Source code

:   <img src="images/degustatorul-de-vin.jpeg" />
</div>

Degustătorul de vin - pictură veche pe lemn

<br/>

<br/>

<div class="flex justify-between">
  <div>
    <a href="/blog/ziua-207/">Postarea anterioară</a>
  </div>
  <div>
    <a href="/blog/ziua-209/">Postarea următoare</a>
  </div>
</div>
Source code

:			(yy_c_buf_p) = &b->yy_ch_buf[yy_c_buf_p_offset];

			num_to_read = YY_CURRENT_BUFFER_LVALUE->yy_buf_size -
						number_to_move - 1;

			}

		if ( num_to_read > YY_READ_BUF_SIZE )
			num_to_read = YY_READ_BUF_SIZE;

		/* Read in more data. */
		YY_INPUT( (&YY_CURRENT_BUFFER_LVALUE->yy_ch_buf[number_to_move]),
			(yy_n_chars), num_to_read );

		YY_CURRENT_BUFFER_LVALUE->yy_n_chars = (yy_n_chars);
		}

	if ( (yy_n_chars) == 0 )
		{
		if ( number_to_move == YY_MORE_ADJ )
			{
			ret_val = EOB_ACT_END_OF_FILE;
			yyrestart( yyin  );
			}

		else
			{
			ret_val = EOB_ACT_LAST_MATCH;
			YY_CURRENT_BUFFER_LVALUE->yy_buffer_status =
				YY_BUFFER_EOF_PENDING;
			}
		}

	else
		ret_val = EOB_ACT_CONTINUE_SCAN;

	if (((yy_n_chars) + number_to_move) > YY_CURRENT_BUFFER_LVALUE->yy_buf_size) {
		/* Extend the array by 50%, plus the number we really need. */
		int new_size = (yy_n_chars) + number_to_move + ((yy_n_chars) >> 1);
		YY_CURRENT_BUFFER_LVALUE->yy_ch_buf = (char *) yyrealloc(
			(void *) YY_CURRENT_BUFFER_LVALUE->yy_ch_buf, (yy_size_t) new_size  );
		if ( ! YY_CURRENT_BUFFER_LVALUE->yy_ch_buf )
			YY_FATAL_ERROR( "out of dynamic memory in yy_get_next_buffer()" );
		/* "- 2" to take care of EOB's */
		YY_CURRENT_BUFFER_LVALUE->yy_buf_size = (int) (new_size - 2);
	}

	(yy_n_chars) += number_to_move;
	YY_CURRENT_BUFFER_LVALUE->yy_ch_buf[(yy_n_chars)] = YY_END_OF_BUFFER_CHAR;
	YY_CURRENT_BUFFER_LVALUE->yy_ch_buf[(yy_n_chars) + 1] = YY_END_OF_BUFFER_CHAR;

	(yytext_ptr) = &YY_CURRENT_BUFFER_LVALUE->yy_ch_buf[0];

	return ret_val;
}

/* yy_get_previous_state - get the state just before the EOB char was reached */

[AIM OF THE EXERCISE]
Put the lines above into a Markdown table with two columns, "Row" for a running number and "Line" for the text of each line. Skip blank lines.

[RESULT]
| Row | Line |
|---|---|
| 1 | Source code |
| 2 | :   <img src="images/degustatorul-de-vin.jpeg" /> |
| 3 | </div> |
| 4 | Degustătorul de vin - pictură veche pe lemn |
| 5 | <br/> |
| 6 | <br/> |
| 7 | <div class="flex justify-between"> |
| 8 |   <div> |
| 9 |     <a href="/blog/ziua-207/">Postarea anterioară</a> |
| 10 |   </div> |
| 11 |   <div> |
| 12 |     <a href="/blog/ziua-209/">Postarea următoare</a> |
| 13 |   </div> |
| 14 | </div> |
| 15 | Source code |
| 16 | :			(yy_c_buf_p) = &b->yy_ch_buf[yy_c_buf_p_offset]; |
| 17 | 			num_to_read = YY_CURRENT_BUFFER_LVALUE->yy_buf_size - |
| 18 | 						number_to_move - 1; |
| 19 | 			} |
| 20 | 		if ( num_to_read > YY_READ_BUF_SIZE ) |
| 21 | 			num_to_read = YY_READ_BUF_SIZE; |
| 22 | 		/* Read in more data. */ |
| 23 | 		YY_INPUT( (&YY_CURRENT_BUFFER_LVALUE->yy_ch_buf[number_to_move]), |
| 24 | 			(yy_n_chars), num_to_read ); |
| 25 | 		YY_CURRENT_BUFFER_LVALUE->yy_n_chars = (yy_n_chars); |
| 26 | 		} |
| 27 | 	if ( (yy_n_chars) == 0 ) |
| 28 | 		{ |
| 29 | 		if ( number_to_move == YY_MORE_ADJ ) |
| 30 | 			{ |
| 31 | 			ret_val = EOB_ACT_END_OF_FILE; |
| 32 | 			yyrestart( yyin  ); |
| 33 | 			} |
| 34 | 		else |
| 35 | 			{ |
| 36 | 			ret_val = EOB_ACT_LAST_MATCH; |
| 37 | 			YY_CURRENT_BUFFER_LVALUE->yy_buffer_status = |
| 38 | 				YY_BUFFER_EOF_PENDING; |
| 39 | 			} |
| 40 | 		} |
| 41 | 	else |
| 42 | 		ret_val = EOB_ACT_CONTINUE_SCAN; |
| 43 | 	if (((yy_n_chars) + number_to_move) > YY_CURRENT_BUFFER_LVALUE->yy_buf_size) { |
| 44 | 		/* Extend the array by 50%, plus the number we really need. */ |
| 45 | 		int new_size = (yy_n_chars) + number_to_move + ((yy_n_chars) >> 1); |
| 46 | 		YY_CURRENT_BUFFER_LVALUE->yy_ch_buf = (char *) yyrealloc( |
| 47 | 			(void *) YY_CURRENT_BUFFER_LVALUE->yy_ch_buf, (yy_size_t) new_size  ); |
| 48 | 		if ( ! YY_CURRENT_BUFFER_LVALUE->yy_ch_buf ) |
| 49 | 			YY_FATAL_ERROR( "out of dynamic memory in yy_get_next_buffer()" ); |
| 50 | 		/* "- 2" to take care of EOB's */ |
| 51 | 		YY_CURRENT_BUFFER_LVALUE->yy_buf_size = (int) (new_size - 2); |
| 52 | 	} |
| 53 | 	(yy_n_chars) += number_to_move; |
| 54 | 	YY_CURRENT_BUFFER_LVALUE->yy_ch_buf[(yy_n_chars)] = YY_END_OF_BUFFER_CHAR; |
| 55 | 	YY_CURRENT_BUFFER_LVALUE->yy_ch_buf[(yy_n_chars) + 1] = YY_END_OF_BUFFER_CHAR; |
| 56 | 	(yytext_ptr) = &YY_CURRENT_BUFFER_LVALUE->yy_ch_buf[0]; |
| 57 | 	return ret_val; |
| 58 | } |
| 59 | /* yy_get_previous_state - get the state just before the EOB char was reached */ |